說完,掏出銀票,數了六萬兩,咬了咬牙,又多拿出一千兩。
總共六萬一千兩,咬著牙遞給了房毅。
“大統領,這六萬兩是朝廷欠你們的軍餉。”
“剩下來的一千兩,是本宮賞給你的。”
“希望你忠心為本宮辦事。”
“只要本宮登上了皇位,決不會虧待你的。”
房毅雖然接過了錢,卻是一臉痛苦的直搖頭。
“是末將無能,讓太子你破費了,末將這心裡苦啊!”
他越是這樣,楚採陽越感覺到欣慰。
他拍了拍房毅的肩膀,安慰起他來。
“大統領不要傷感,你能為父皇起兵,已經是讓本宮大感欣慰了。”
“好了,你抓緊時間去招兵吧,本宮要休息一下。這一路趕來,本宮真的累壞了。”
房毅立即親自把楚採陽帶領到,一個還算不錯的房間。
拱了拱手,一臉悲痛的退了出去。
心裡卻是暗自好笑。
切,這麼好騙,就這種智商,也想做皇帝。我真是服了你這個老六!
不說楚採陽在這裡,被人騙了錢。再說說他的親弟弟楚採風。
楚採風出了宮後,當時跟他太子哥哥一起僱的馬車。
兄弟倆當時是按照母妃的吩咐,楚採陽是朝南跑,楚採風是朝北跑。
這樣做,就是怕被楚若雪派出來的追兵,給一網打盡掉。
不過楚採風的心思,比楚採陽要活絡多了。
他雖然跟楚採陽分手時,讓馬伕趕著馬車朝北跑。
不過到了晚上後,他趁著馬伕趕了一天的車,太累倒頭就睡的時機,掏出鋒利的匕首,把熟睡中的馬伕給捅死了。

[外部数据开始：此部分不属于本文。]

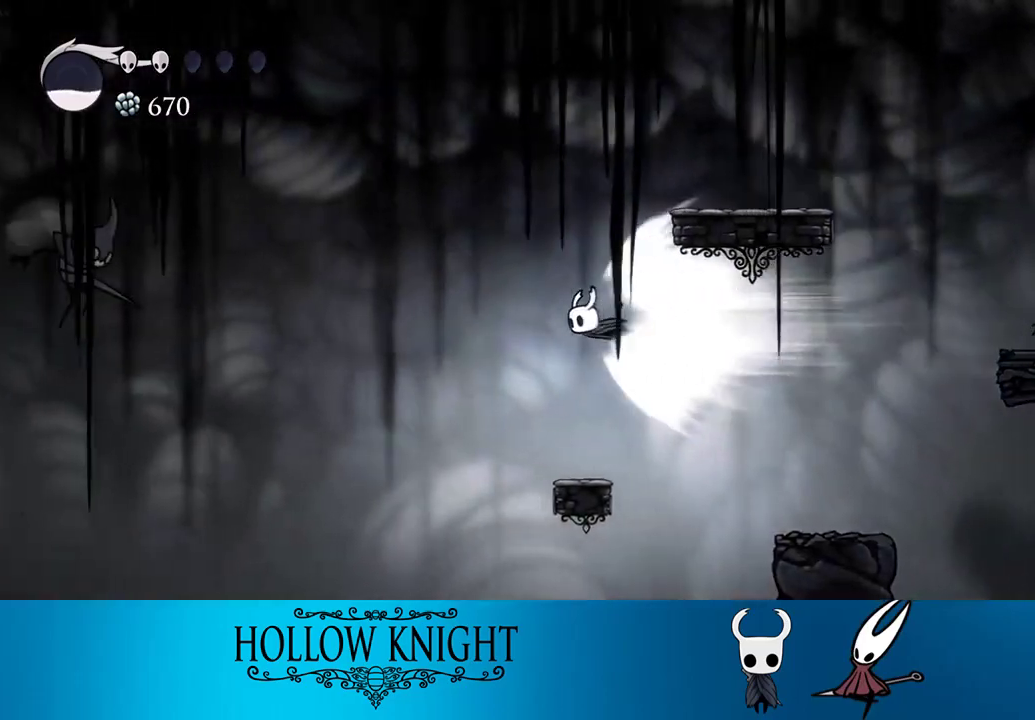
{"buttons": ["DPAD_LEFT"], "events": []}
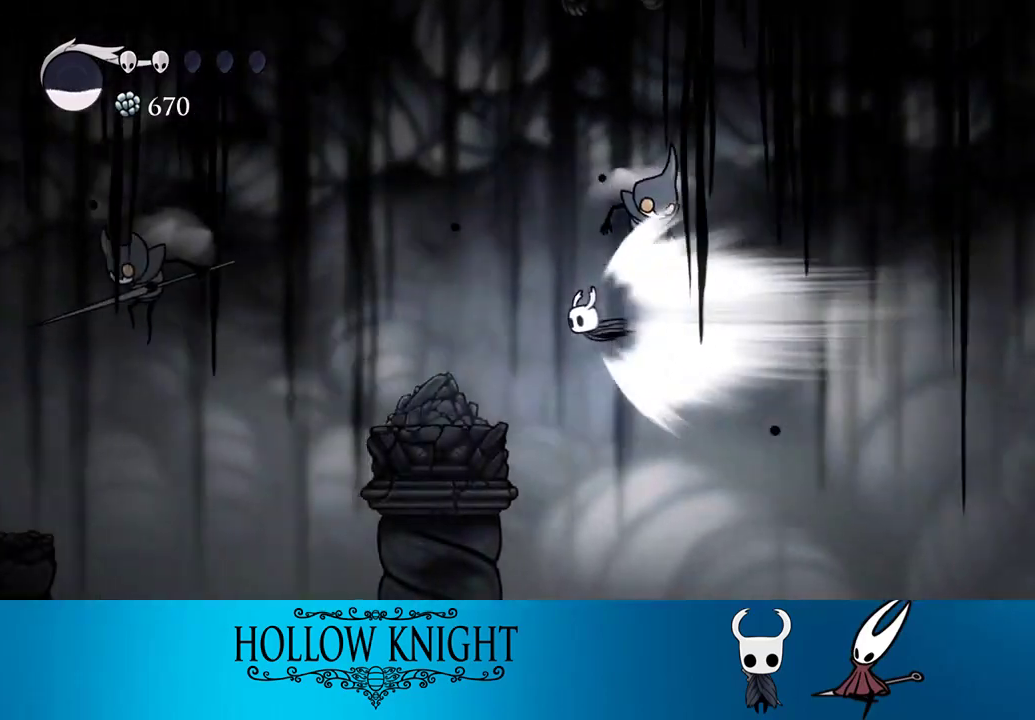
{"buttons": ["DPAD_LEFT"], "events": []}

然後,他自己換上了馬伕的衣服,趕著馬車,一路朝東邊而去。
他去東邊,一來是生怕,萬一太子被抓後,把他去北邊的訊息,給交代出來。
二來是因為,東邊的邊疆守軍大統領,是大理寺少卿荀慶材的一個遠方堂哥,荀慶高。
上次,荀慶材聽從陸永昌的話,帶領三萬大軍,夜襲李子安。
結果被李子安的神勇給當場嚇死了。
雖然說,不是李子安直接打死的,但是,也是因為李子安的原因才死的。
都說敵人的敵人,就是朋友。
是以,楚採風覺得,荀慶高肯定會打著勤王的名義,幫助他的。
另外還一個原因。
那就是,大楚國的東邊是新羅國。
新羅國這幾年,雖然非常輕視大楚。
但新羅國因為自身的發展需要,不大會輕易出兵去侵犯別的國家。
這種情況下,荀慶高就更會放心的兵指李子安了。
而北邊就不同了。
要知道,大楚的北邊就是匈奴。
這麼多年,每到冬天,匈奴就會入侵大楚,搶奪資產。
在這種情況下,那鎮守北邊的大將,怎麼可能敢帶兵回來。
是以,幾種原因下,他駕著馬車,不急不慢的朝著東邊而去。
是的,跟太子所不同的是,他可不是拼了命的趕,而是不急不慢。
給人的感覺,絕對不是一個有急事,或者要逃命的樣子。
所有人都知道,這位二皇子是個花天酒地的廢材。卻不知道,他才是一個真正聰明絕頂之人,是真正的大智若愚。